I agree that we should be doing so, but what I am saying is that we do not need to do it in a process-driven way. It should be done, in the first place, in the devising and implementation of policy. I do not want to create two separate processes, because that might lead to public authority having to make assessments for every single subsidy that is awarded or made, even when there is no meaningful impact—just look at that bureaucracy. What we need to do is ensure that we enmesh net zero thinking in our policy development at every layer of government, rather than just listening for signals. Clearly, we need to take that leadership at COP26. We realise that this is the time to lead and to act, for all international Governments.

We have established the green jobs taskforce, which advises on how Government, industry and the education sector can work alongside other stakeholders to realise the opportunities of a green industrial revolution, supporting green jobs and skills, and ensuring that those opportunities are open to all. The evidence collected by that taskforce and its recommendations are being considered by Government as part of the development of the ongoing net zero strategy, which was published last week. We will develop that.

Those are the clear leadership principles that we should be promoting and pushing out to international colleagues from Governments around the world, who are coming to Glasgow this week and next, ahead of COP26. However, we do not need just this one principle, understandable as it is, in the Bill. Principle G already singles out negative effects on competition or investment within the UK and on international trade and investment. That is appropriate, as such distortions go to the very heart of what the subsidy control regime is for. By definition, a subsidy must have effect on competition, investment and trade, and distortion is common to all subsidies, regardless of what they seek to achieve.

Net zero considerations, however, are not inherent to all subsidies. Some subsidies will of course help businesses to reduce their emissions, but a great number will not have any meaningful or, importantly, measurable impact on the UK’s greenhouse gas emissions.
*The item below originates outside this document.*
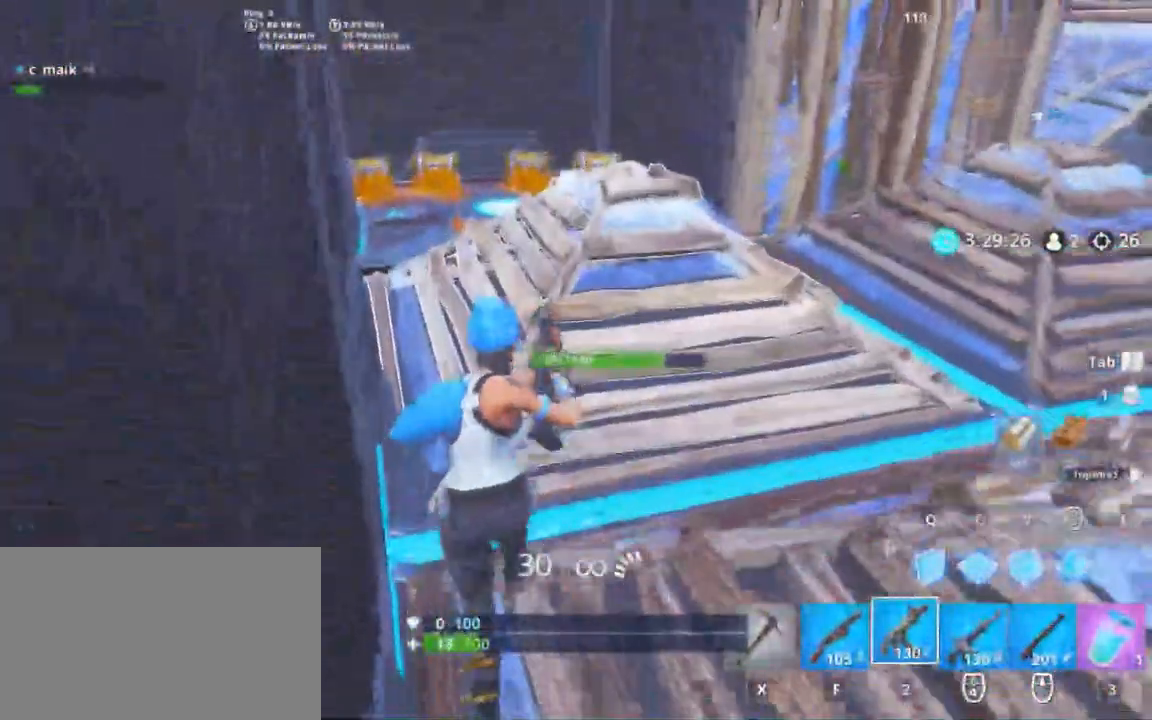
{"keys": ["shift", "w"], "mouse": [], "events": []}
Amendment 8 would add to schedule 2 a requirement for energy and environment subsidies and subsidy schemes to deliver, or to incentivise the beneficiary in delivering, the UK’s net zero commitments. The intended effect is that a public authority planning to grant an energy or environment subsidy or scheme would not be able to proceed unless it was satisfied that that subsidy or scheme contributed towards net zero commitments.
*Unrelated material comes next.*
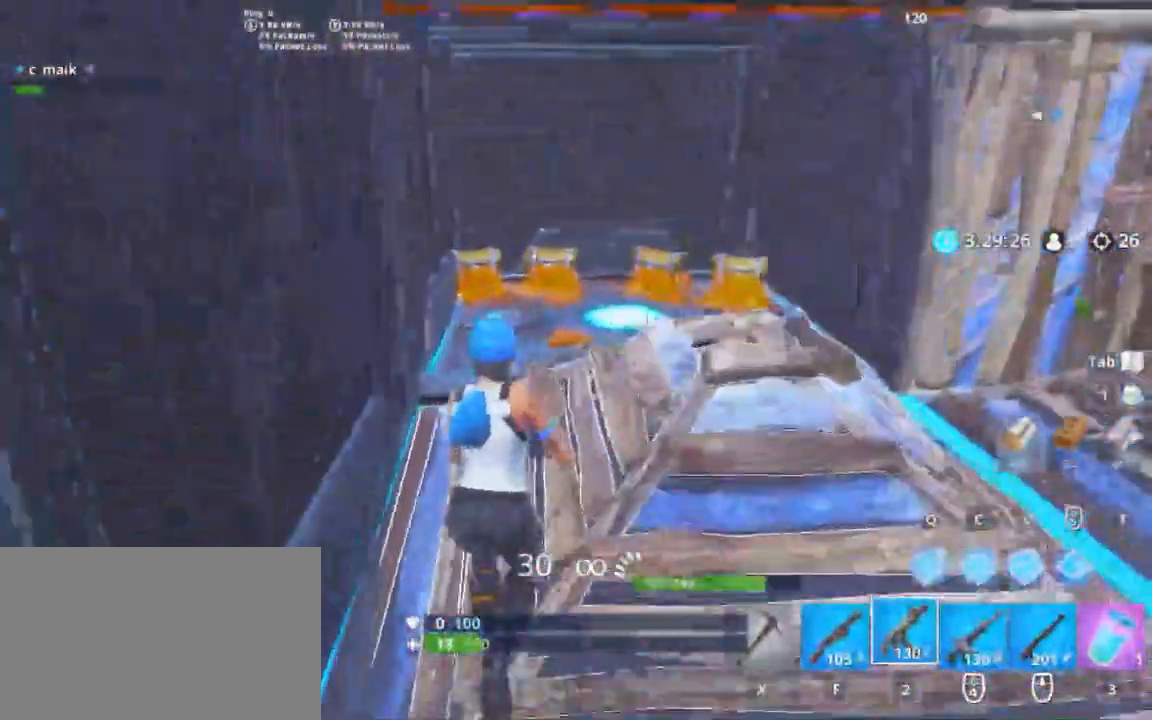
{"keys": ["shift", "w"], "mouse": [], "events": []}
We share the commitment to the net zero agenda, as I expressed. We believe that subsidies correctly designed and targeted can be a powerful means to achieve that.
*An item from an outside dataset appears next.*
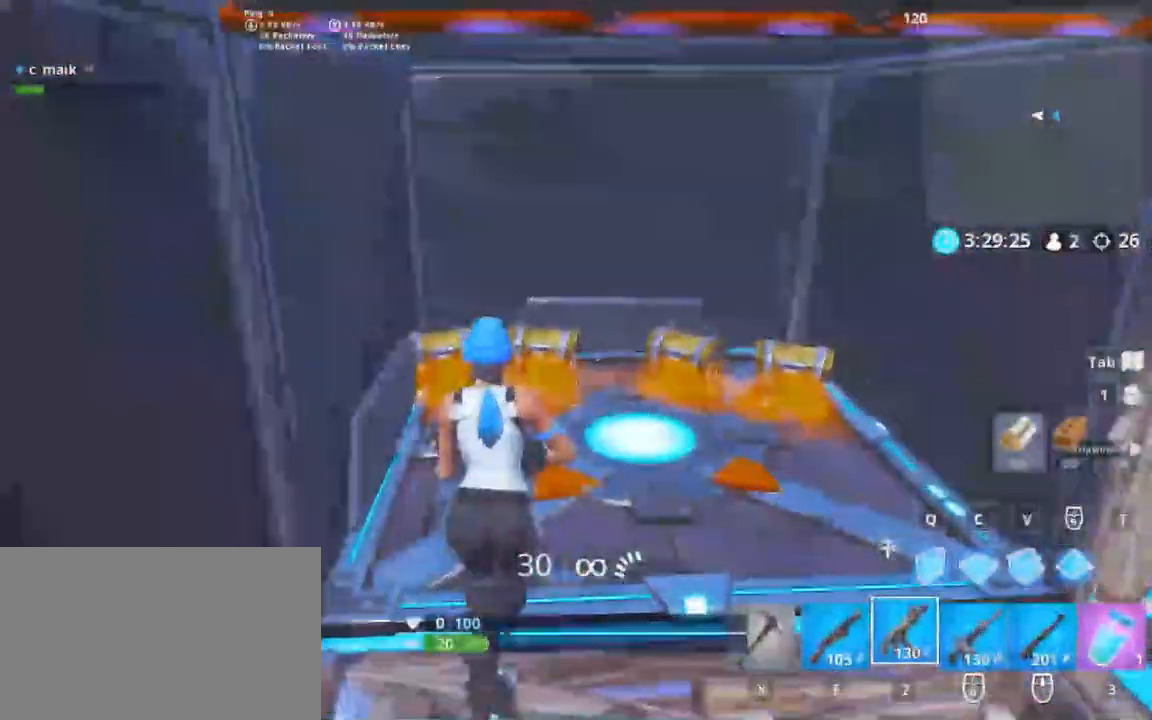
{"keys": ["a", "shift", "space"], "mouse": ["left"], "events": [[117, "q", "down"], [300, "mouse_left", "down"], [300, "q", "up"], [300, "space", "down"], [300, "w", "up"], [400, "a", "down"]]}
There is a wide definition of environmental protection beyond net zero, as big and important as that is. The principles in schedule 2 fully support the UK’s priorities on net zero and the wider protection of the environment. The additional requirement to assess the subsidy or scheme against the net zero priorities is therefore unnecessary and may actually discourage public authorities from granting energy and environmental subsidies designed to achieve other valuable aims, such as an affordable energy system or increasing biodiversity. I humbly ask the hon. Member for Feltham and Heston to withdraw the amendment.

[Source]

12:45 Seema Malhotra (Labour)

“(c) the United Kingdom reaching its net-zero commitments.”

I have not heard from the Minister a strong argument as to why we would not want public authorities granting subsidies using public resources to ensure that beneficial effects outweighed any negative effects on the UK’s achieving its net zero commitments. That principle is significant, and it should be in the Bill, so I will push the amendment to a vote.

“(c) delivering the UK’s net-zero commitments.”—( Seema Malhotra.)

This amendment would ensure that subsidies related to energy and the environment incentivise the beneficiary to help deliver the UK’s net-zero targets.